[Excerpts from a dataset]

........

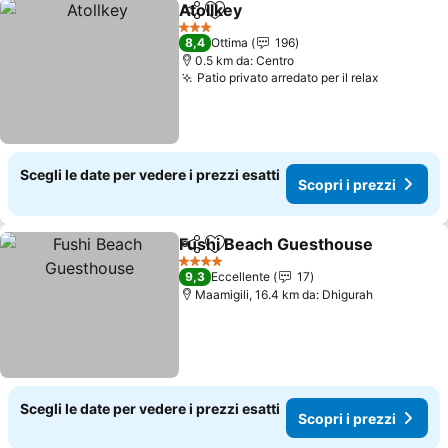
Atollkey
Condividi
Aggiungi ai preferiti
3 Stelle
8,4
Ottima
196
0.5 km da: Centro
Patio privato arredato per il relax
Scegli le date per vedere i prezzi esatti
Scopri i prezzi
Fushi Beach Guesthouse
Condividi
Aggiungi ai preferiti
4 Stelle
9,3
Eccellente
17
Maamigili, 16.4 km da: Dhigurah
Scegli le date per vedere i prezzi esatti
Scopri i prezzi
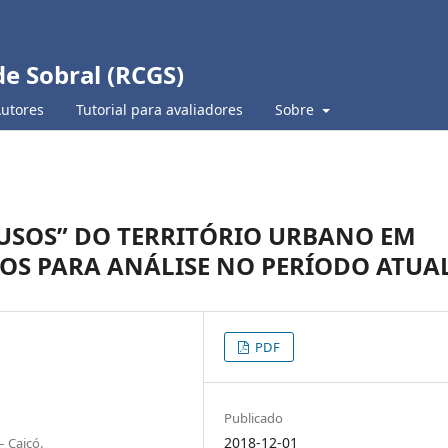
de Sobral (RCGS)
Autores
Tutorial para avaliadores
Sobre
 USOS” DO TERRITÓRIO URBANO EM
TOS PARA ANÁLISE NO PERÍODO ATUA
PDF
Publicado
2018-12-01
 Caicó.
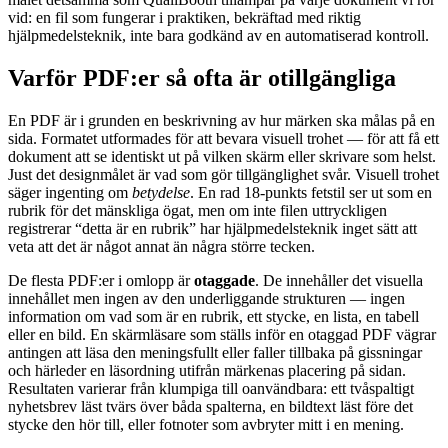
vid: en fil som fungerar i praktiken, bekräftad med riktig
hjälpmedelsteknik, inte bara godkänd av en automatiserad kontroll.
Varför PDF:er så ofta är otillgängliga
En PDF är i grunden en beskrivning av hur märken ska målas på en
sida. Formatet utformades för att bevara visuell trohet — för att få ett
dokument att se identiskt ut på vilken skärm eller skrivare som helst.
Just det designmålet är vad som gör tillgänglighet svår. Visuell trohet
säger ingenting om
betydelse
. En rad 18-punkts fetstil ser ut som en
rubrik för det mänskliga ögat, men om inte filen uttryckligen
registrerar “detta är en rubrik” har hjälpmedelsteknik inget sätt att
veta att det är något annat än några större tecken.
De flesta PDF:er i omlopp är
otaggade
. De innehåller det visuella
innehållet men ingen av den underliggande strukturen — ingen
information om vad som är en rubrik, ett stycke, en lista, en tabell
eller en bild. En skärmläsare som ställs inför en otaggad PDF vägrar
antingen att läsa den meningsfullt eller faller tillbaka på gissningar
och härleder en läsordning utifrån märkenas placering på sidan.
Resultaten varierar från klumpiga till oanvändbara: ett tvåspaltigt
nyhetsbrev läst tvärs över båda spalterna, en bildtext läst före det
stycke den hör till, eller fotnoter som avbryter mitt i en mening.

........

◆ **Task item**
Could you reproduce all of the lines above word for word, leaving the pictures out of your answer?

◆ **Answer to the exercise**
Atollkey
Condividi
Aggiungi ai preferiti
3 Stelle
8,4
Ottima
196
0.5 km da: Centro
Patio privato arredato per il relax
Scegli le date per vedere i prezzi esatti
Scopri i prezzi
Fushi Beach Guesthouse
Condividi
Aggiungi ai preferiti
4 Stelle
9,3
Eccellente
17
Maamigili, 16.4 km da: Dhigurah
Scegli le date per vedere i prezzi esatti
Scopri i prezzi
de Sobral (RCGS)
Autores
Tutorial para avaliadores
Sobre
 USOS” DO TERRITÓRIO URBANO EM
TOS PARA ANÁLISE NO PERÍODO ATUA
PDF
Publicado
2018-12-01
 Caicó.
vid: en fil som fungerar i praktiken, bekräftad med riktig
hjälpmedelsteknik, inte bara godkänd av en automatiserad kontroll.
Varför PDF:er så ofta är otillgängliga
En PDF är i grunden en beskrivning av hur märken ska målas på en
sida. Formatet utformades för att bevara visuell trohet — för att få ett
dokument att se identiskt ut på vilken skärm eller skrivare som helst.
Just det designmålet är vad som gör tillgänglighet svår. Visuell trohet
säger ingenting om
betydelse
. En rad 18-punkts fetstil ser ut som en
rubrik för det mänskliga ögat, men om inte filen uttryckligen
registrerar “detta är en rubrik” har hjälpmedelsteknik inget sätt att
veta att det är något annat än några större tecken.
De flesta PDF:er i omlopp är
otaggade
. De innehåller det visuella
innehållet men ingen av den underliggande strukturen — ingen
information om vad som är en rubrik, ett stycke, en lista, en tabell
eller en bild. En skärmläsare som ställs inför en otaggad PDF vägrar
antingen att läsa den meningsfullt eller faller tillbaka på gissningar
och härleder en läsordning utifrån märkenas placering på sidan.
Resultaten varierar från klumpiga till oanvändbara: ett tvåspaltigt
nyhetsbrev läst tvärs över båda spalterna, en bildtext läst före det
stycke den hör till, eller fotnoter som avbryter mitt i en mening.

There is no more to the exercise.